Ursus minimus – vermutlich der gemeinsame Vorfahr der meisten modernen
Bärenarten – lebte vor 4,9 bis ungefähr 1,8 Millionen Jahren, zur Zeit des
Pliozäns möglicherweise bis ins frühe Pleistozän, in Europa. Er ist der
erste Schwarzbär Europas und damit der älteste bisher bekannte Vertreter
der Gattung Ursus, zu der auch heutige Braun- und Eisbären gehören. Bisher
gingen Forschende davon aus, dass sich der Ur-Bär hauptsächlich von
Insekten ernährte. Eine neue Studie der SNSB-Zoologin Anneke van Heteren
zeigt nun ein anderes Bild: Ursus minimus, der sogenannte Auvergne-Bär,
war höchstwahrscheinlich ein typischer Allesfresser – ganz ohne spezielle
Vorliebe für Insekten.

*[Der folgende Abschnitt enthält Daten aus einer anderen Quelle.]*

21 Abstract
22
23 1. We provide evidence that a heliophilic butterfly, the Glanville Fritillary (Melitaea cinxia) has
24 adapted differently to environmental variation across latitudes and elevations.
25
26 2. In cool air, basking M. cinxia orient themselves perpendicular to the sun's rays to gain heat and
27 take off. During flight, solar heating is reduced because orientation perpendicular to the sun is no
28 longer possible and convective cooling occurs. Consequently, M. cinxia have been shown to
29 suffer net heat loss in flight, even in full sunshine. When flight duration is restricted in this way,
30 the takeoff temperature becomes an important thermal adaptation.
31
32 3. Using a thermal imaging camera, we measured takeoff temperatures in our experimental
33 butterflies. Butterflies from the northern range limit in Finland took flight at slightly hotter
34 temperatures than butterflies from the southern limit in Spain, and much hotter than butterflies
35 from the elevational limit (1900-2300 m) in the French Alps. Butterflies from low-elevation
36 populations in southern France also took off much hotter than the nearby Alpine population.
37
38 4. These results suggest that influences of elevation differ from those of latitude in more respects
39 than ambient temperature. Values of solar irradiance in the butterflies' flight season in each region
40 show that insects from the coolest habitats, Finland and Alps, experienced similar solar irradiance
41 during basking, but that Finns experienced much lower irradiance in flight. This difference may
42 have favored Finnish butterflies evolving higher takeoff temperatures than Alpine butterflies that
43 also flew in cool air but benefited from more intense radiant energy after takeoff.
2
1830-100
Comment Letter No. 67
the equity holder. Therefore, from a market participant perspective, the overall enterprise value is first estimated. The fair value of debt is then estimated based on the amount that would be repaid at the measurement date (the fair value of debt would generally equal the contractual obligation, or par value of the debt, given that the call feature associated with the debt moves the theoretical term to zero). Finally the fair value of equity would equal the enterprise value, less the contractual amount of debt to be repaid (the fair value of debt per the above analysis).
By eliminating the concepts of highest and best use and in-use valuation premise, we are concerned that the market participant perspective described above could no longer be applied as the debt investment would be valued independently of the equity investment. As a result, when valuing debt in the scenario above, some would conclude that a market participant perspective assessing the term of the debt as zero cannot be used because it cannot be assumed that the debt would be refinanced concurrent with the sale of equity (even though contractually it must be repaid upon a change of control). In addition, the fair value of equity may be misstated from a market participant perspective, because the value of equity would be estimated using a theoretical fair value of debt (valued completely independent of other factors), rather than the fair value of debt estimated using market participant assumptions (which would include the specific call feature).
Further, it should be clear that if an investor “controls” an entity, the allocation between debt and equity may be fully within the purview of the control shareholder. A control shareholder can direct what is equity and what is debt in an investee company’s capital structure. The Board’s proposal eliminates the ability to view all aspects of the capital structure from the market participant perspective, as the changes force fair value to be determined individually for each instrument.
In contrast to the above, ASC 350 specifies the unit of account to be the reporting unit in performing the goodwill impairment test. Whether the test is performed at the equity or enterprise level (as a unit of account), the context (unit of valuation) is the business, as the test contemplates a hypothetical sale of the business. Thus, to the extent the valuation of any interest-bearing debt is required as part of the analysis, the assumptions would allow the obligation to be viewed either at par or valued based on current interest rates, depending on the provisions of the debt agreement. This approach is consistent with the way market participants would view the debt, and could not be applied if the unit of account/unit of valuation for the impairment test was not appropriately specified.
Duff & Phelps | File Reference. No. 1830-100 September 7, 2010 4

Die Säugetierexpertin verglich für ihre
Forschungsarbeit Kiefer von Ursus minimus mit denen anderer moderner sowie
früherer Bärenarten mit ganz unterschiedlichen Nahrungsspektren – darunter
Spezialisten wie der insektenfressende Malaienbär, der fleischfressende
Eisbär oder der rein vegetarisch lebende Panda. Die Kiefer der Bären
unterscheiden sich insbesondere in ihrer Biomechanik beim Kauen der
Nahrung. Unterschiedliche Öffnungswinkel der Kiefer sowie die Lage der
Kaumuskulatur offenbaren die Ernährungsgewohnheiten der Tiere. Die
Forscherin aus München nutzte für ihre Studie die sogenannte geometrische
Morphometrie. Das ist die Vermessung von Skeletteilen mit Hilfe digitaler
Messpunkte, sogenannten Landmarks. Diese 3D-Formanalyse erlaubt es, die
Kieferknochen der Bären dreidimensional zu visualisieren und über
statistische Verfahren zu vergleichen.
„Als echter Allesfresser war Ursus minimus besonders flexibel und
anpassungsfähig und konnte sich leicht auf ein wechselndes Nahrungsangebot
einstellen. Diese allgemeine Anpassungsstrategie könnte die Grundlage für
die spätere Entwicklung spezialisierter Ernährungsformen bei den Bären
sein. Die Erkenntnisse über die Ernährungsgewohnheiten so ursprünglicher
Arten wie Ursus minimus liefert neue Zusammenhänge für unser Verständnis
der evolutionären Entwicklung der Bären und ihrer Anpassungen an sich
verändernde Umweltbedingungen“, erläutert Anneke van Heteren, Kuratorin an
der Zoologischen Staatssammlung München (SNSB-ZSM) und Autorin der Studie.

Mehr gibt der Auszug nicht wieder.